━━━ Passage shown

# Introduction

This project aims at predicting the results of group stage matches at the 2018 football world cup, the brackets of knockout stage and the eventual world cup winner.

## Data

The main data source for this project is the [European Soccer Database](https://www.kaggle.com/hugomathien/soccer) from [Kaggle](https://www.kaggle.com/). The dataset consists of following information:  
* +25,000 matches
* +10,000 players
* 11 European Countries with their lead championship
* Seasons 2008 to 2016
* Players and Teams' attributes* sourced from EA Sports' FIFA video game series, including the weekly updates
* Team line up with squad formation (X, Y coordinates)
* Betting odds from up to 10 providers
* Detailed match events (goal types, possession, corner, cross, fouls, cards etc...) for +10,000 matches  

Particular data attributes used for this project are as follows:
* European League Matches attributes from 2008 to 2016
* Starting lineup of the teams for all matches
* Player attributes sourced from EA Sports' FIFA game ([sofifa.com](https://sofifa.com/))

## Features

Each data sample is a match with label as Win, Defeat or Draw. I used the starting XI players from both teams as features. For each player, I used these 3 attributes: overall rating (FIFA game), potential (FIFA game) and age before the match. With a total of 22 starting XI players for each match and 3 attributes per player, the total number of features for a data sample is 66.  
Here's the format of a data sample:  
* Player Features: Overall Rating, Potential, Age
* Team Features: Player1 Features, Player2 Features,.......,Player11 Features
* Match Features: Team1 Features,Team2 Features
* Match Label: Match result wrt to Team1. For example, if match feature is [Team1, Team2] then match label is Win if Team1 wins, Defeat if Team1 loses or Draw in case of a draw.  

Sofifa has a lot more attributes for each player but I ended up using only overall rating and potential.

## Classifier

**Naive Bayes Classifier** was used to train the classifier on the aforementioned dataset. Since the attributes of each player can safely be assumed to be independent of his teammates. Although potential and overall rating of a player are related to each other but for some players the overall rating tends to be lower than potential. And even if the individual features are not independent, the Bayes classifier can still give really good results.  

In [110]:
from sklearn.model_selection import train_test_split
from sklearn.model_selection import cross_val_score
from sklearn.naive_bayes import GaussianNB
from sklearn import svm
from sklearn.externals import joblib
import pandas as pd
import numpy as np
import csv
import json
import datetime

In [111]:
# load data
data = pd.read_csv('data/training_data.csv')

━━━━━━

Reproduce the World Cup prediction write-up from "# Introduction" up to and including "(X, Y coordinates)". The data that follows comes from a separate source.

━━━ Data excerpts

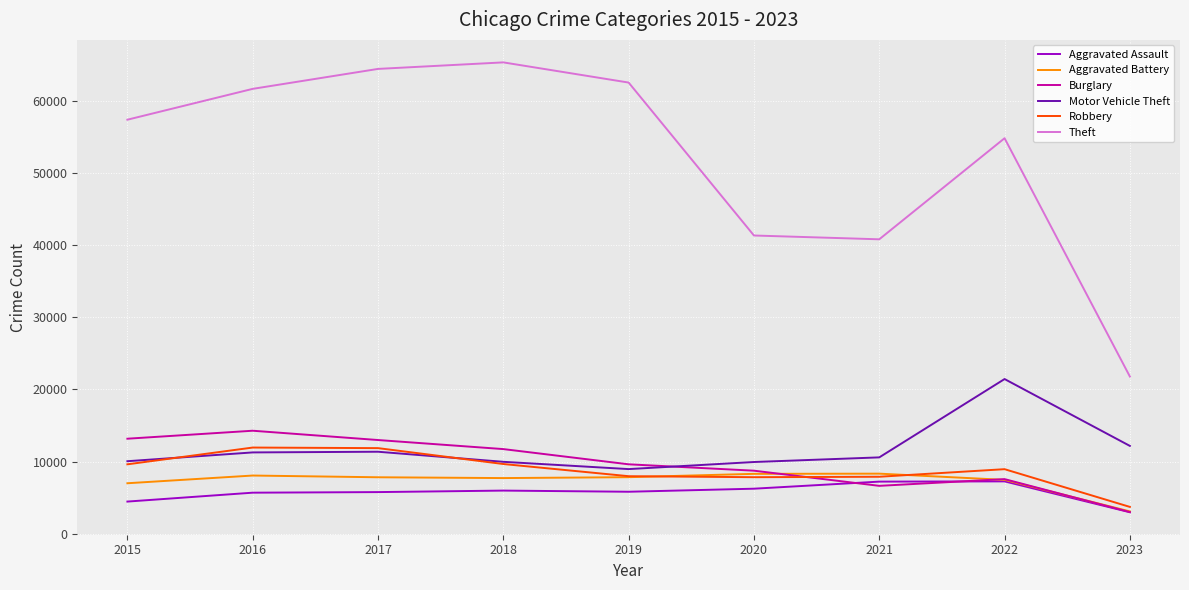

How many values in the Aggravated Battery series are below 7845?

4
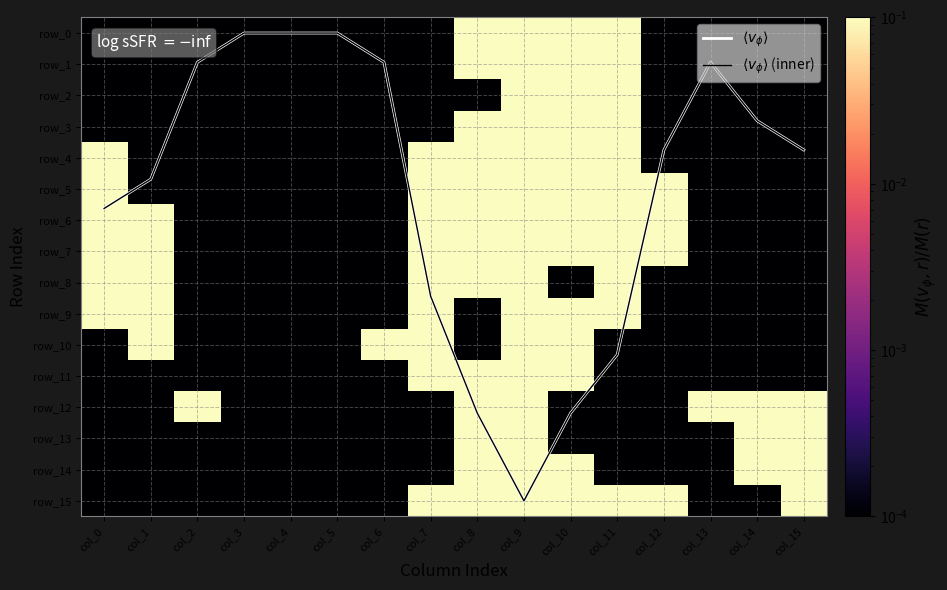

Read the $\langle v_\phi \rangle$ (inner) value at col_6.

0.9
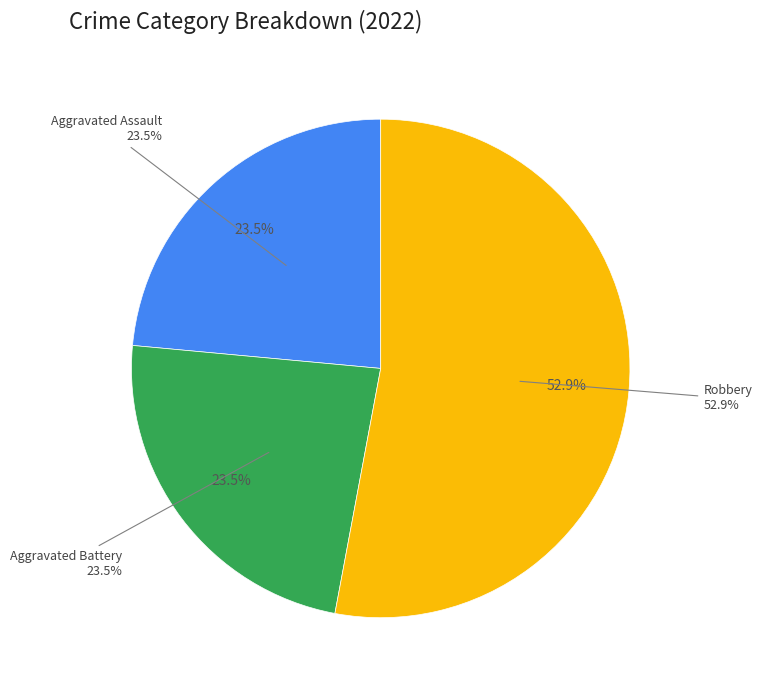

The Criminal Sexual Assault slice represents 6% of the pie. True or false?

False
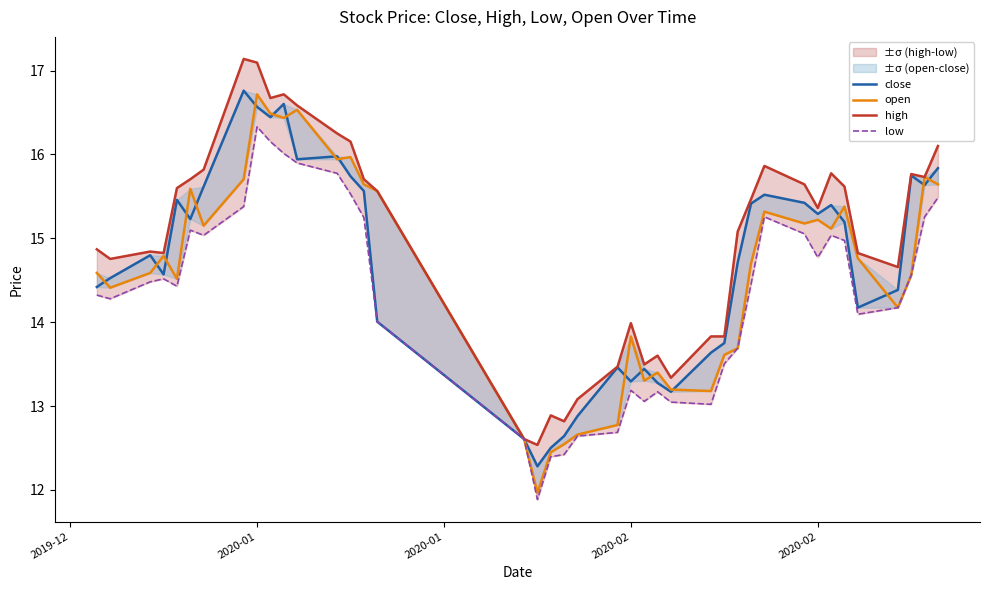

True or false: low and close cross at least once.

False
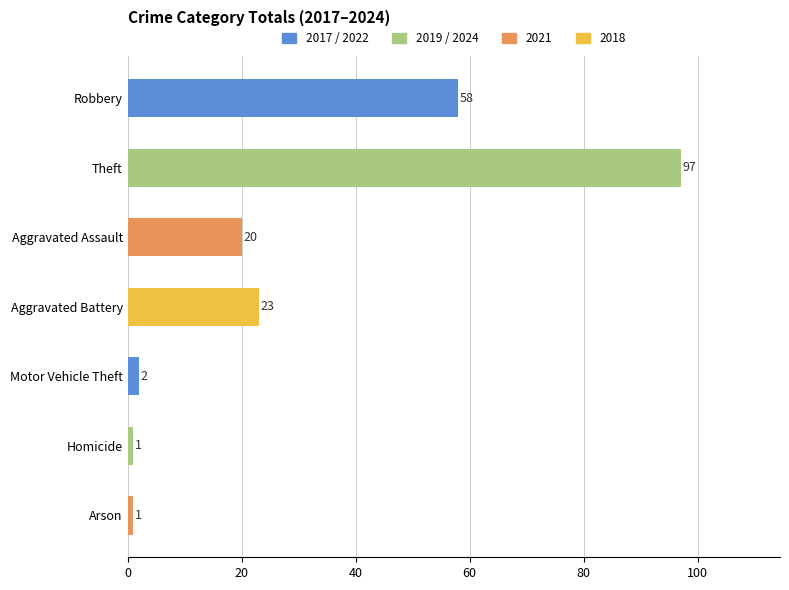

What is the greatest value displayed?

97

━━━━━━

Solution to this problem:
# Introduction

This project aims at predicting the results of group stage matches at the 2018 football world cup, the brackets of knockout stage and the eventual world cup winner.

## Data

The main data source for this project is the [European Soccer Database](https://www.kaggle.com/hugomathien/soccer) from [Kaggle](https://www.kaggle.com/). The dataset consists of following information:  
* +25,000 matches
* +10,000 players
* 11 European Countries with their lead championship
* Seasons 2008 to 2016
* Players and Teams' attributes* sourced from EA Sports' FIFA video game series, including the weekly updates
* Team line up with squad formation (X, Y coordinates)